=== Extrait de page ===
↓

Avec le livre « Les amochés » (Janvier 2019), Nan AUROUSSEAU est désarçonnant. L'entame du récit laisse croire à une fiction fantastique, une histoire rocambolesque sous contrôle de doubles cosmiques, avec suspicion de destruction massive du genre humain. Au coeur de l'apocalypse, l'auteure, de manière convenue, maintient en vie – mais vivre est peut-être un grand mot – trois paumés en errance sous un soleil qui, à toute heure, danse au zénith !
Puis, peu à peu, le lecteur se surprend à suivre, plus qu'à aimer, le personnage central, narrateur de cette histoire sans repère. Abdel Ramdamkétif est un vieux villageois d'un village de montagne coupé d'à peu près tout. Aigri, misanthrope, solitaire, fragilisé par des ruptures amoureuses mais fortifié de toutes les références livresques et cinématographiques, fruits d'une passion absolue pour la culture, toutes périodes et styles d'écriture confondus, Abdel est cependant capable d'analyser le monde et de poser sur un regard critique sur la modernité qui réduit nos quotidiens à des fonctionnements plutôt qu'à une vie. Cette puissance de penser alimente l'incessante conversation qu'il tient avec lui-même et qu'il partage, exceptionnellement, avec Roger, garçon de café, Laure et Sandra, les jumelles ou, plus étonnant, un directeur de la prison.
Que s'est-il passé ? Ses souvenirs extrêmement précis lui offrent une conscience parfaite de la situation apocalyptique vécue. Il en est conscient, sa réalité est indicible. Il est donc exclu qu'il s'appuie sur ce vécu pour récuser l'accusation de viol que porte contre lui la famille de Sandra, une des jumelles ayant partagé son aventure cosmique.
Insidieusement, par le biais d'une accusation malveillante et à la réaction formatée de la police et du monde judiciaire, l'auteur nous a ramené dans le monde des cabossés, ces amochés de la vie qui se dépatouillent comme ils peuvent en s'accrochant à des modes de vie pourris par l'alcool, la drogue, la perte d'identité, la soumission à la Loi du plus fort ou le vide sidéral qui existe entre leurs quotidiens et les rêves qu'ils avaient sur la vie ! Bienvenue dans notre quotidien, sur un petit monde qui tourne comme un disque voilé où rien n'est droit, tout est gauchi, faussé, minable et sans espoir.

↑

=== Tâche à réaliser A ===
Mettez à jour le passage de la critique des Amochés allant de « Avec le livre » à « au zénith ! » en remplaçant « soleil » par « astre ».
=== Tâche à réaliser B ===
Relevez tous les personnages du livre que la critique des Amochés désigne par un nom ou un prénom.
=== Tâche à réaliser C ===
Répondez à ces questions d'après la critique des Amochés :
(i) À quelle date le livre a-t-il paru ?
(ii) Quel métier Roger exerce-t-il ?
(iii) Qui accuse Abdel de viol ?
La liste qui se trouve plus loin n'a aucun rôle ici.

=== Segment de données ===
↓

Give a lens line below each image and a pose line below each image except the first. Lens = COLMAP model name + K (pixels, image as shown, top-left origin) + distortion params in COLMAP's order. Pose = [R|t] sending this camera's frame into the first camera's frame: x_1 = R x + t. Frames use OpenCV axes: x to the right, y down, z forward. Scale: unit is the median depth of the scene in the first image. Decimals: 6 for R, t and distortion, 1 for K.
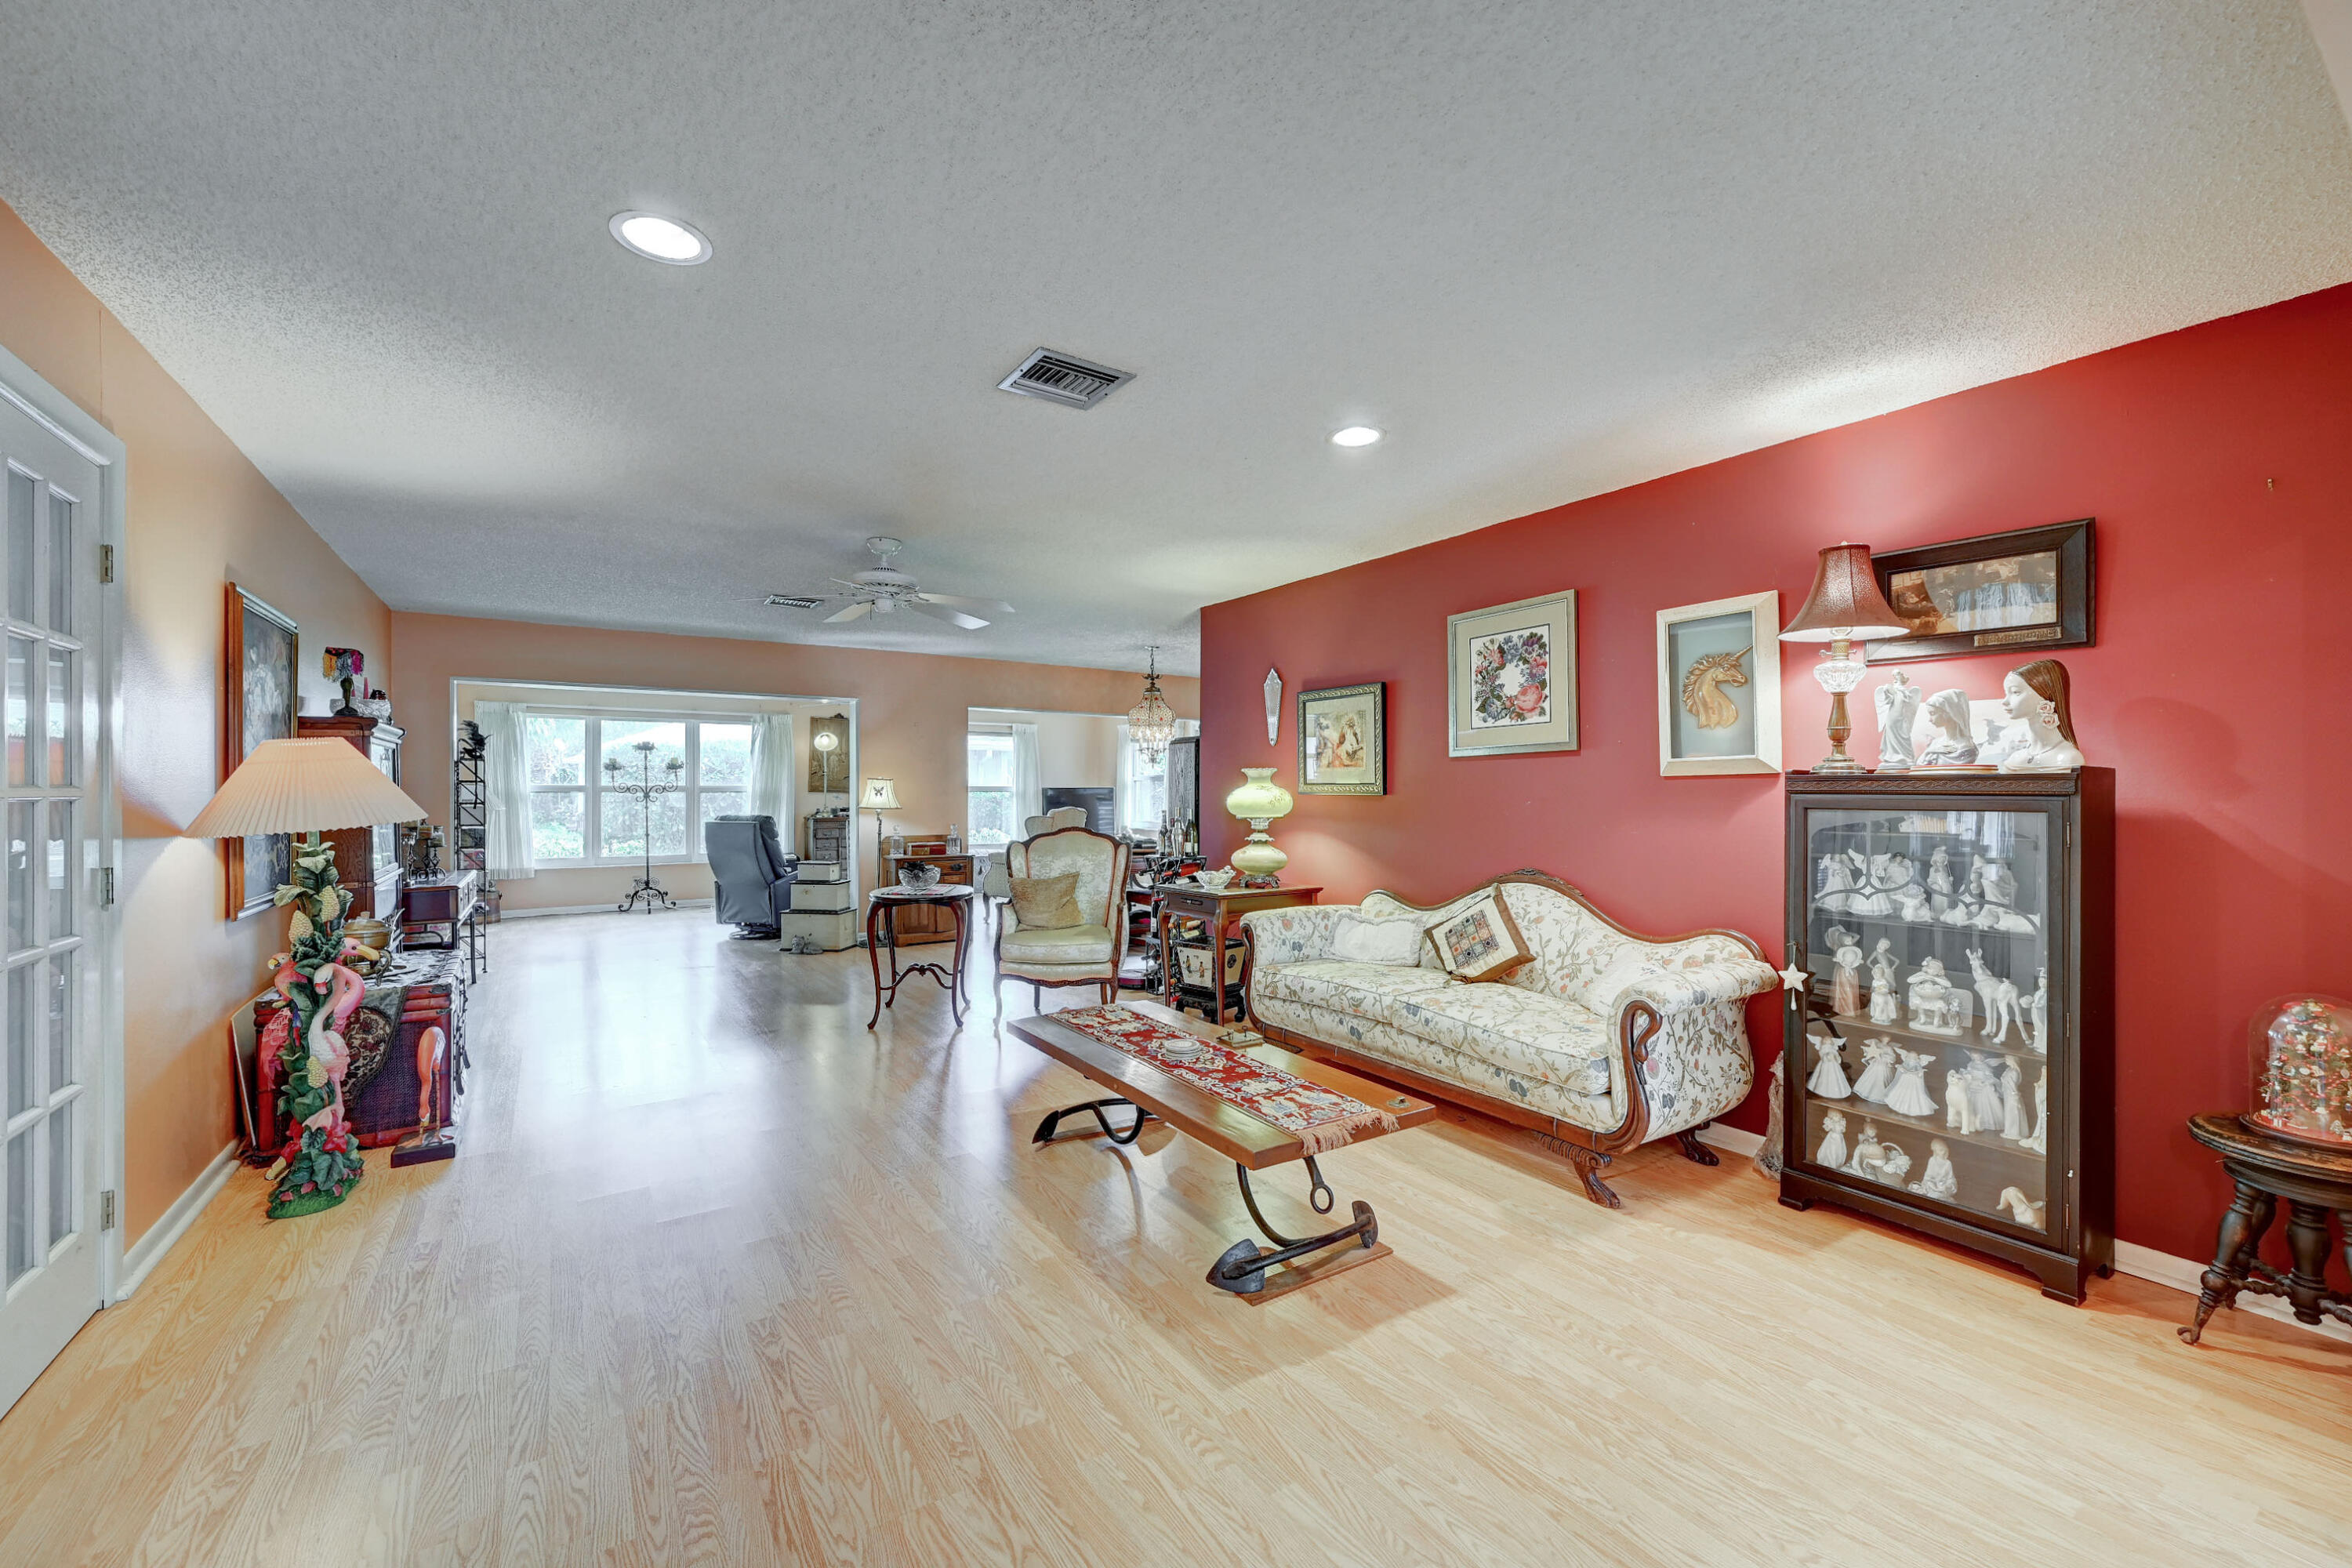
lens RADIAL K [[953.2, 0, 1149.4], [0, 953.2, 784.5], [0, 0, 1]] dist [0.013808, 0.000069]
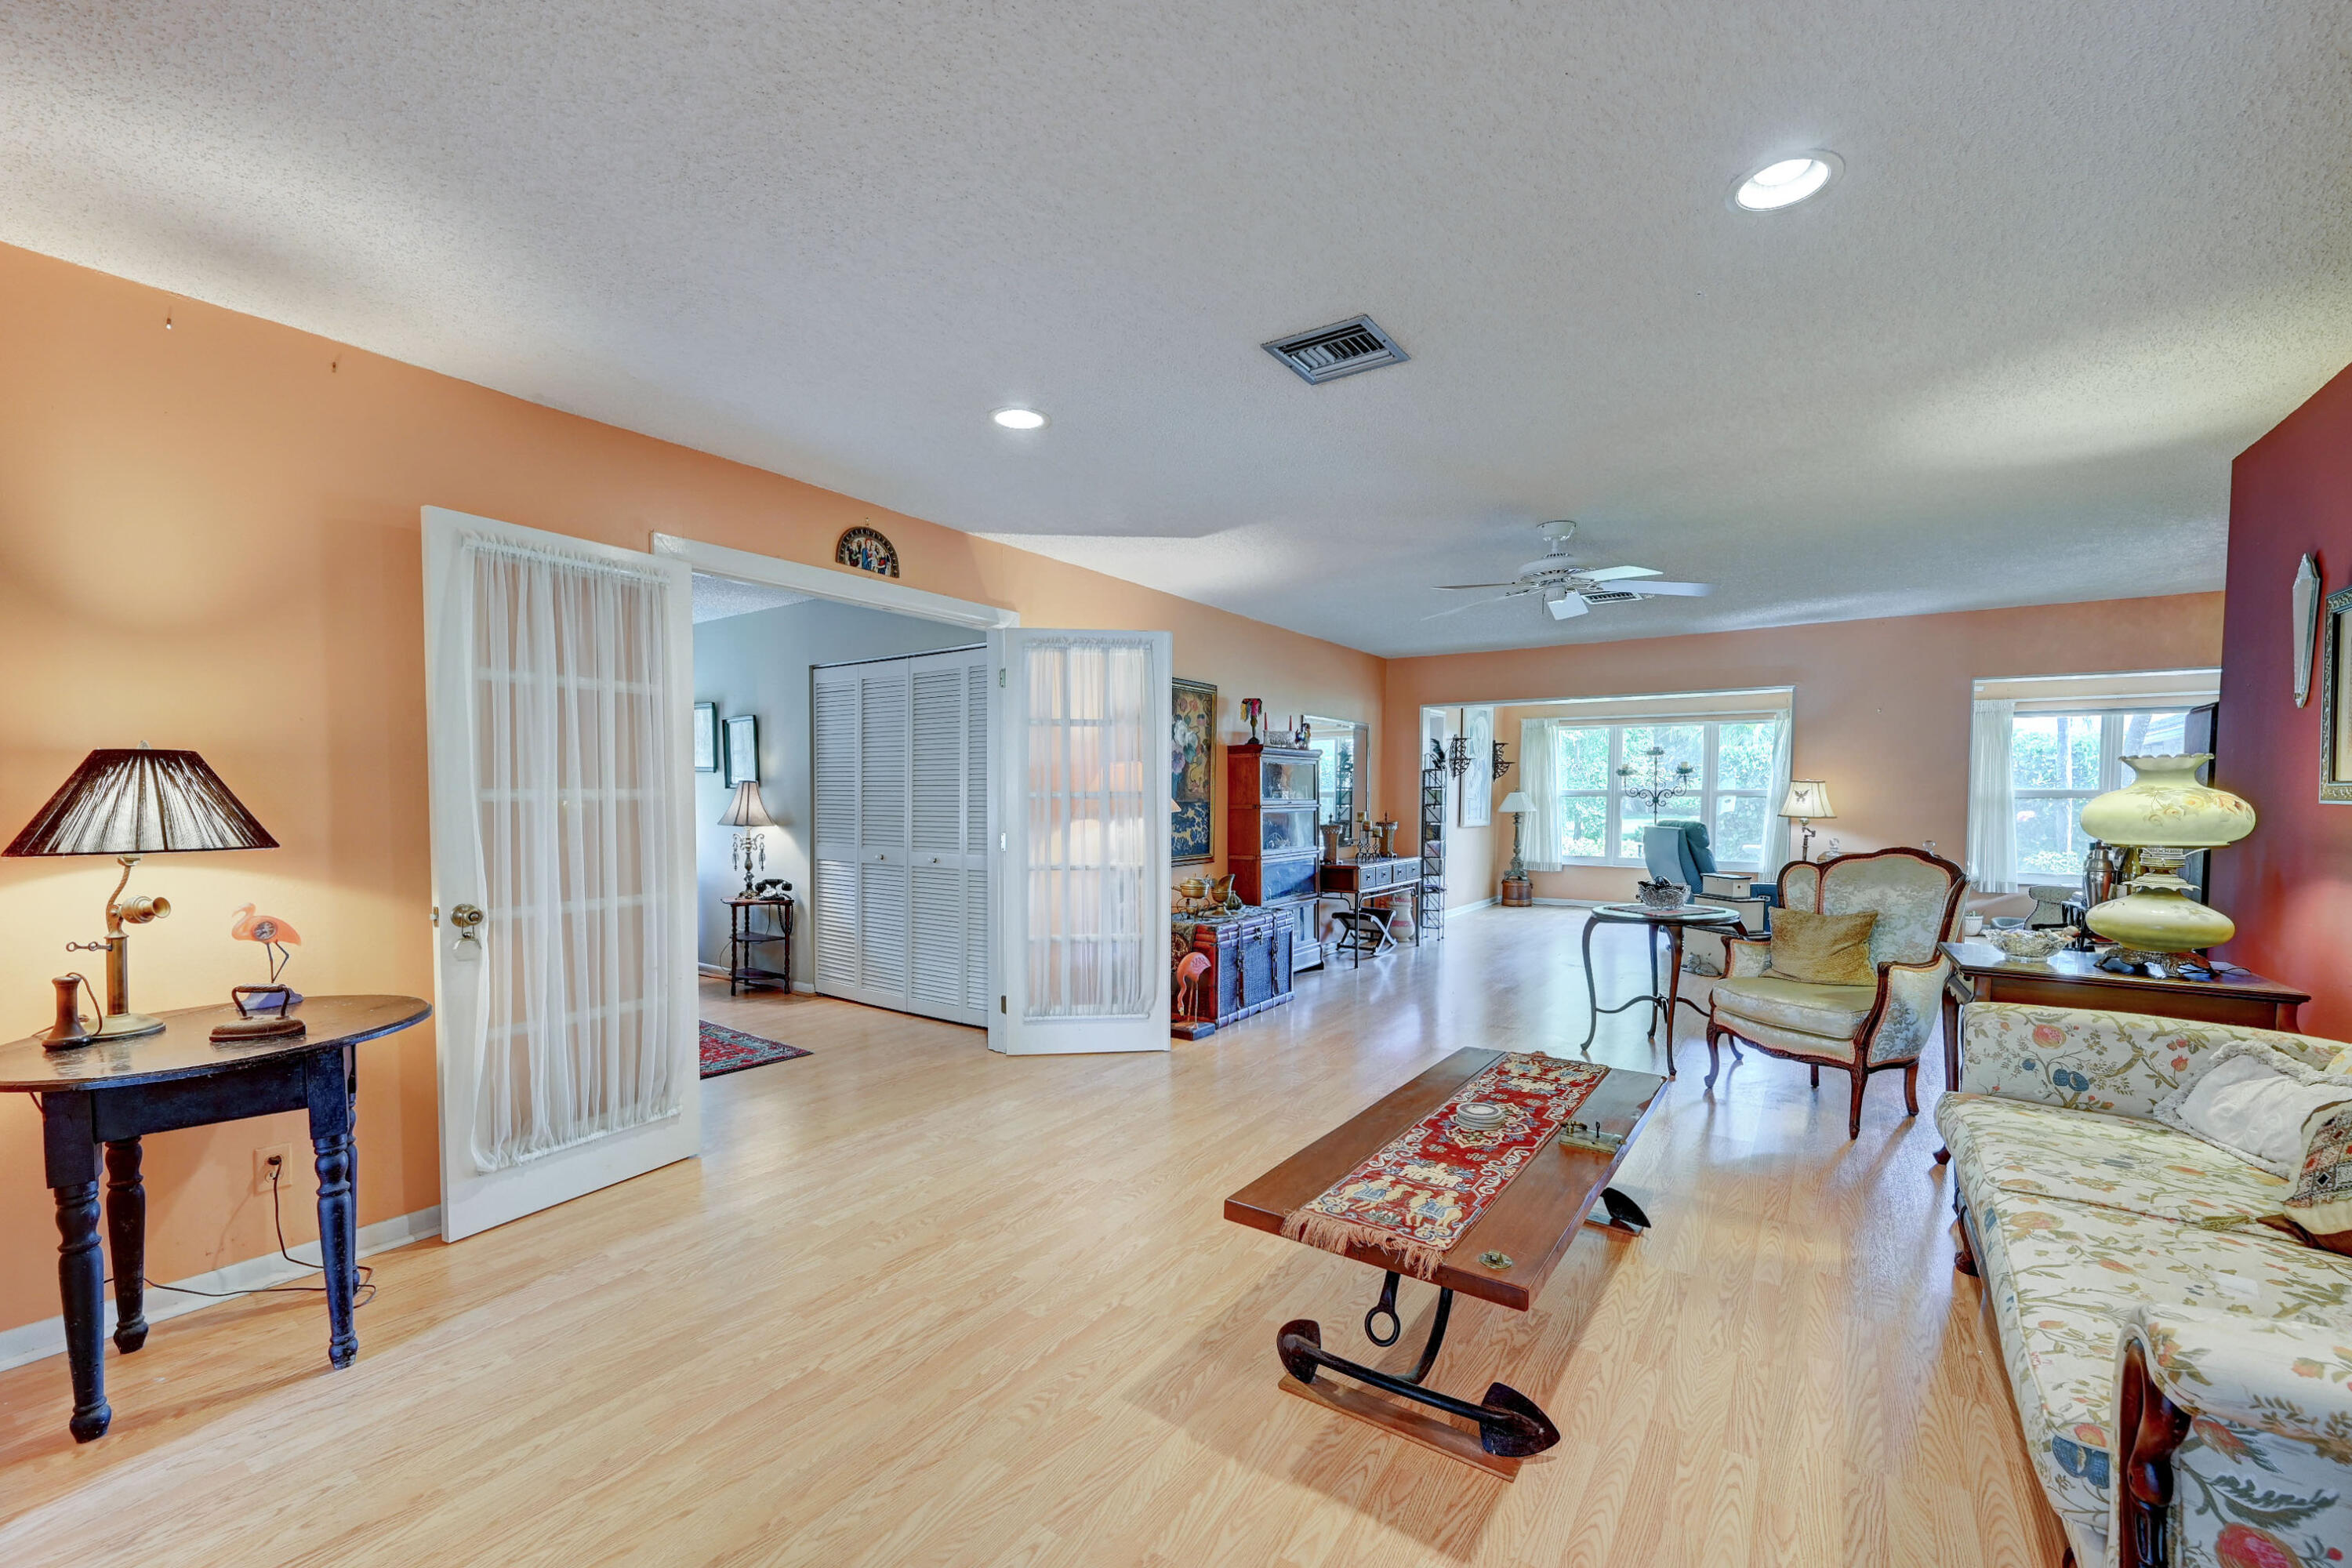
lens RADIAL K [[947.7, 0, 1180.8], [0, 947.7, 825.3], [0, 0, 1]] dist [0.001964, 0.000310]
pose [[0.381035, 0.032302, -0.923996, 0.400606], [0.001819, 0.999361, 0.035687, 0.003004], [0.924559, -0.015279, 0.380733, 0.282558]]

↑

=== Solution proposée A ===
Avec le livre « Les amochés » (Janvier 2019), Nan AUROUSSEAU est désarçonnant. L'entame du récit laisse croire à une fiction fantastique, une histoire rocambolesque sous contrôle de doubles cosmiques, avec suspicion de destruction massive du genre humain. Au coeur de l'apocalypse, l'auteure, de manière convenue, maintient en vie – mais vivre est peut-être un grand mot – trois paumés en errance sous un astre qui, à toute heure, danse au zénith !

=== Solution proposée B ===
Abdel Ramdamkétif, Roger, Laure, Sandra

=== Solution proposée C ===
(i) En janvier 2019.
(ii) Il est garçon de café.
(iii) C'est la famille de Sandra.